• **Problem**: Copy the rows below verbatim, starting with the first and ending with the line that contains "снятие и демонтаж составных частей;", with both of those lines included.

• **Data supplied**:

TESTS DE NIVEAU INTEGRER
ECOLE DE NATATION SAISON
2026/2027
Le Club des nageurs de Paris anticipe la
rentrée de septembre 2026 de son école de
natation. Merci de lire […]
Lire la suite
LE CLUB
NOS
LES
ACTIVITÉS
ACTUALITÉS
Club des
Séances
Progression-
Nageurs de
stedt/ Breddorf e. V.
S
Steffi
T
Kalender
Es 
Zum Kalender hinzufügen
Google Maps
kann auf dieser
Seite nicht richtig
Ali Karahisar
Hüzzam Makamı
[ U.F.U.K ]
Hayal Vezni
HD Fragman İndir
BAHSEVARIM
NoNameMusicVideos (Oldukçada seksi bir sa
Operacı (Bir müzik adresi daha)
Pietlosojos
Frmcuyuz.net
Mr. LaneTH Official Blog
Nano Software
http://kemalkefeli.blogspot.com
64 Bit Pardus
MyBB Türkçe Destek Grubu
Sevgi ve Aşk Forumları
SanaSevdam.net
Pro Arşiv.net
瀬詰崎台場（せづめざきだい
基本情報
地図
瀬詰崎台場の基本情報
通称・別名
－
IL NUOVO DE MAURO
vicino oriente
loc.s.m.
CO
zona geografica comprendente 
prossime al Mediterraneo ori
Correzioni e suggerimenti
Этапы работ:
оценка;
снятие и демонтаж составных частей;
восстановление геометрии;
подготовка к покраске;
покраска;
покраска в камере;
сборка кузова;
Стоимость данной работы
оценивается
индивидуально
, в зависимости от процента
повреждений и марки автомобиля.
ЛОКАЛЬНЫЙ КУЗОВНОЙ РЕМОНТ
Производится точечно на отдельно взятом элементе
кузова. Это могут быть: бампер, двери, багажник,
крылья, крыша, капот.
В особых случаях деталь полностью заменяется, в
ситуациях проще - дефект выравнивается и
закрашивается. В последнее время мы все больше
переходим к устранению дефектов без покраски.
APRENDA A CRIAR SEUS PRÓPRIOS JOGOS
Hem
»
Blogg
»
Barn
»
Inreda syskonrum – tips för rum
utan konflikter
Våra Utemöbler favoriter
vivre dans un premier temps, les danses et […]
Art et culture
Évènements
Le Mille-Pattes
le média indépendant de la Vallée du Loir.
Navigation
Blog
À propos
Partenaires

• **Reply to the task**:
TESTS DE NIVEAU INTEGRER
ECOLE DE NATATION SAISON
2026/2027
Le Club des nageurs de Paris anticipe la
rentrée de septembre 2026 de son école de
natation. Merci de lire […]
Lire la suite
LE CLUB
NOS
LES
ACTIVITÉS
ACTUALITÉS
Club des
Séances
Progression-
Nageurs de
stedt/ Breddorf e. V.
S
Steffi
T
Kalender
Es 
Zum Kalender hinzufügen
Google Maps
kann auf dieser
Seite nicht richtig
Ali Karahisar
Hüzzam Makamı
[ U.F.U.K ]
Hayal Vezni
HD Fragman İndir
BAHSEVARIM
NoNameMusicVideos (Oldukçada seksi bir sa
Operacı (Bir müzik adresi daha)
Pietlosojos
Frmcuyuz.net
Mr. LaneTH Official Blog
Nano Software
http://kemalkefeli.blogspot.com
64 Bit Pardus
MyBB Türkçe Destek Grubu
Sevgi ve Aşk Forumları
SanaSevdam.net
Pro Arşiv.net
瀬詰崎台場（せづめざきだい
基本情報
地図
瀬詰崎台場の基本情報
通称・別名
－
IL NUOVO DE MAURO
vicino oriente
loc.s.m.
CO
zona geografica comprendente 
prossime al Mediterraneo ori
Correzioni e suggerimenti
Этапы работ:
оценка;
снятие и демонтаж составных частей;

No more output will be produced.